Come riesci a far convivere i tuoi diversi progetti? Li porti avanti contemporaneamente?

Riesco a far convivere la musica e la vita familiare, quindi non mi spaventa far convivere diversi progetti e portarli avanti contemporaneamente. Diciamo che, comunque, le cose a mezza giornata non vengono bene, quindi ogni volta che è necessario sono pronto a chiudermi e concentrarmi su un solo progetto. Con The Piano Room e Gazzara abbiamo modi di operare diversi. Quando scrivo per TPR butto giù io una stesura per pianoforte ma poi dobbiamo subito trovarci con gli altri per arrangiare i brani. In modo particolare il batterista è bravissimo a cucire le parti insieme. Uno dei problemi di certa musica progressive, anche fatta bene, sono le cuciture troppo forti tra le parti. Quando c'è un bravo batterista con un buon groove il problema si risolve facilmente.
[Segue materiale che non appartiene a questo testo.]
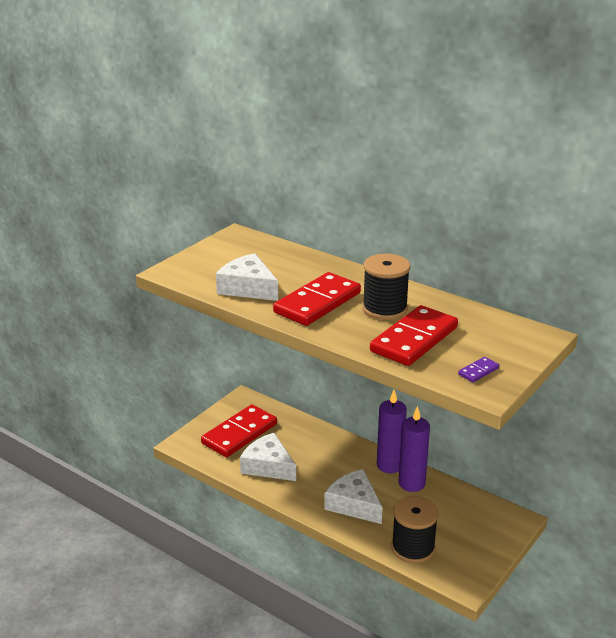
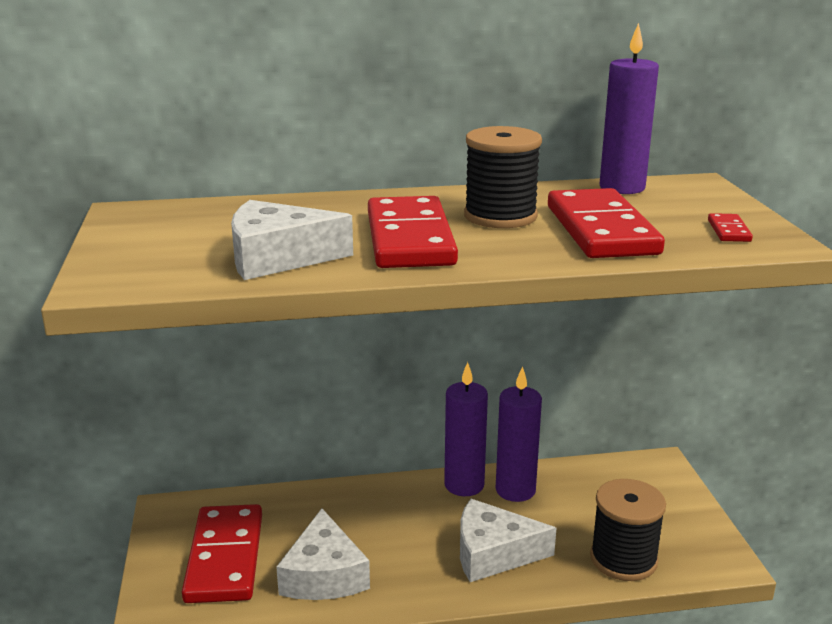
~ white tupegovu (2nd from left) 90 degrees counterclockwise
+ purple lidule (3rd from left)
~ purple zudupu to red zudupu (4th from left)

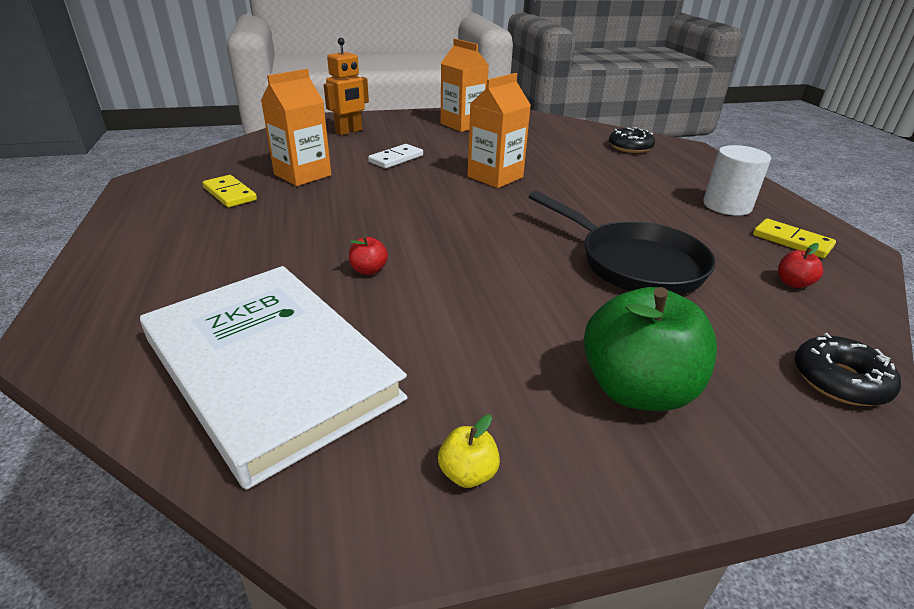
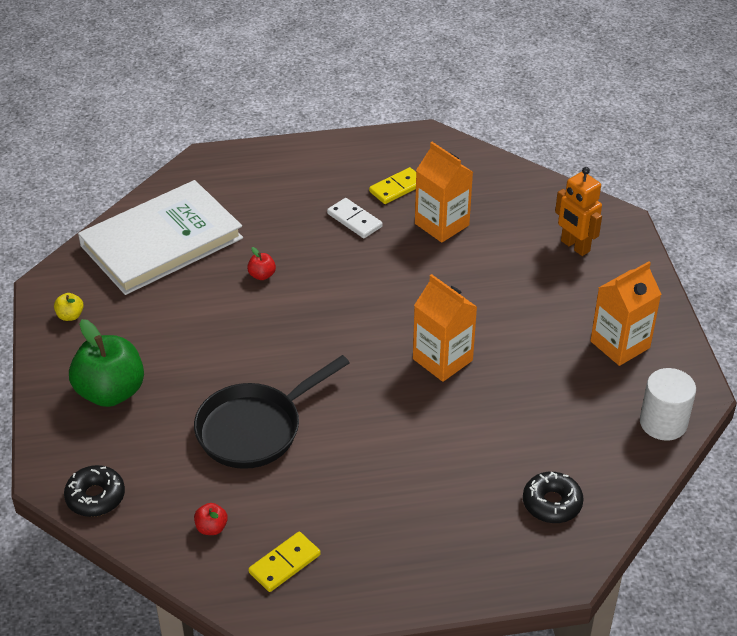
~ white zudupu
~ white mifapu

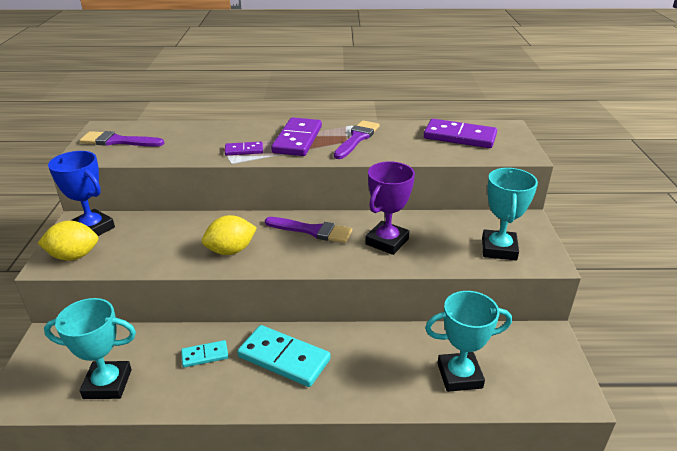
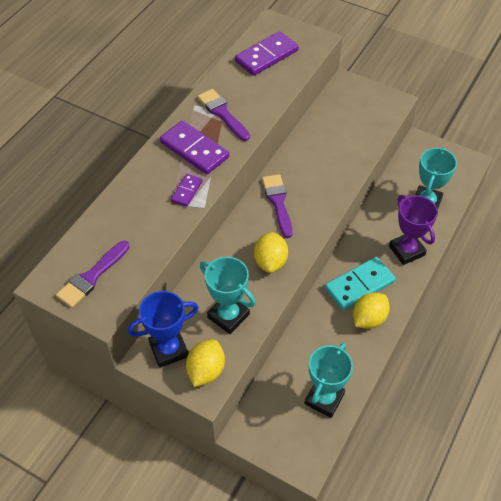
~ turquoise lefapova (3rd from left in the first image) to turquoise lefapova (1st from left)
~ purple tufobune (2nd from left in the first image) 60 degrees counterclockwise
+ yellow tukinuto (3rd from left)
~ purple lefapova
- turquoise zudupu (1st from left)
Con Gazzara il processo di scrittura è ancora diverso, spesso coinvolge per gli arrangiamenti anche gli ospiti che prendono parte ai brani. Diciamo che solo quando scrivo la musica per i film scrivo veramente tutto da solo senza nessun apporto esterno. 

Come mai la scelta di inserire, in un album di materiale originale, una cover come Disco Bouzuki?

Disco Bouzuki è nata come uno scherzo, un lusso che ci siamo presi in un momento di pausa. Sia io che Massimo Sanna abbiamo un grande amore per la Grecia. Con i Gazzara alcune volte questo amore è venuto fuori, ma poi abbiamo deciso di non renderlo troppo evidente perché il nostro lato più richiesto è quello western e jazz, specialmente da parte di chi è più vicino alle sonorità greche e vuole invece sentire altro. 

Poi abbiamo scoperto questo brano di  Daniel Vangarde, francese di adozione, scritto in pieni anni Settanta quindi nell'era della disco music. Abbiamo poi scoperto che Vangarde è il padre di Thomas Bangalter dei Daft Punk e che in Francia è famoso e rispettato per aver istituito l'equivalente della SIAE per gli ebrei, vietata ai tempi del nazismo. Nel brano originale, più kitsch rispetto alla nostra versione, il bouzuki contrastava con l'accompagnamento dance in sottofondo. Noi abbiamo ripreso lo stesso stile. Dopo averci studiato un po', io che suono la chitarra come secondo strumento ho inciso la parte di bouzuki, che si muove con un accompagnamento ballabile sullo sfondo. Il brano non era stato pensato per il disco, poi Marco Lamioni lo ha ascoltato. Anche lui è un appassionato della Grecia, quindi ha detto “o di questo brano facciamo il singolo, oppure lo inseriamo nell'album”. E' andata a finire che prima dell'album il brano non era pronto per pubblicare un singolo, quindi lo abbiamo completato e inserito nell'album. Dopo di che, presto, uscirà anche la versione singolo.